Created 02-12-2018 02:45 PM
Update: i used another table which is just ORC(no compression), then it ran a little faster(10min) but i want to know how this is explained and are their any better ways?
Created 02-13-2018 09:03 AM
Hi,
this makes sense. The data needs to be converted to ORC and compressed before being written, so it is normal that it is slower. How much slower depends on multiple factors. For sure, snappy is faster than zlib, but it takes a bit more disk space. And no compression is even faster, but again you need more disk space. The benefits of using ORC over text are multiple, though, and some of them are:
1. It requires fewer disk space;
2. You need to read less data;
3. Your queries on the resulting table will read only the columns needed (so if you have a lot of columns and you query just few of them in each query on the result table, you have a great performance gain by using ORC).
Created 02-13-2018 02:57 PM
but the source table is already ORC, why does it need to compress it before being written when it is already compressed in the source tbale... i have min, max, avg, stddev done on several columns along with grouping in the query ...
The other benefits you mentioned are understood, but i am not really sure why delay for orc table when it is usually faster than text ... everywhere it claims orc is faster.
Created 02-13-2018 03:42 PM
the format of the input table doesn't matter.
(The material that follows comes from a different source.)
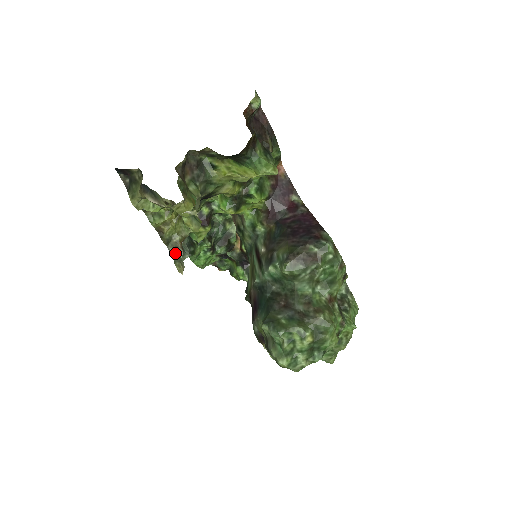
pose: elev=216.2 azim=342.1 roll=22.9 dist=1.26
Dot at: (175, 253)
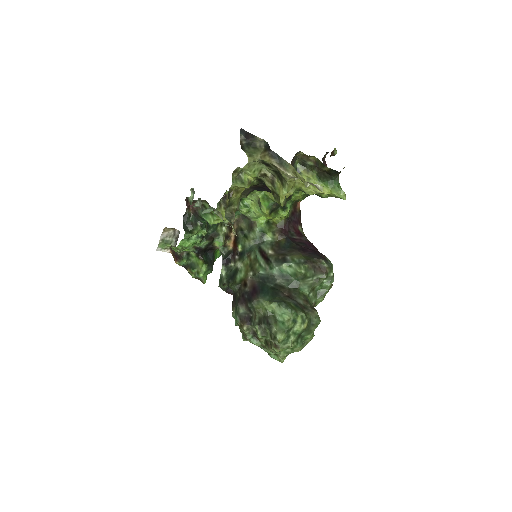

When Spark reads a table (whatever format it has) it brings it in its internal memory representation. Then, when Spark writes the new table, it "converts" its internal representation of the result in the output format. Since the ORC format is way more complex than the text one, it will take longer to write, And even longer if it is compressed. It takes longer simply because it has more things to do in order to write the ORC file rather than a simple text file.
ORC is faster than text in reading, but it is slower in writing. The assumption is that you write the table once and then you read it many times, so the critical part is reading: therefore ORC is claimed to be faster, because in general it is more convenient. But if you are concerned about performance (and you don't care disk space) and you write only your data and never read it (not sure it makes sense to write something which is never read), than the text format is surely more performant.
Created 02-13-2018 07:55 PM
thanks for the explanation.... i have one last question ..
So, if my source is orc table and destination is text table, is the write slower because you are writing into text table?
Or, if my destination is orc table, will the write be faster?
Thanks so much!
Created 02-14-2018 07:55 AM
No, writing to text table is faster than writing ORC, independently from what your source is. Reading, instead, is always faster from an ORC table.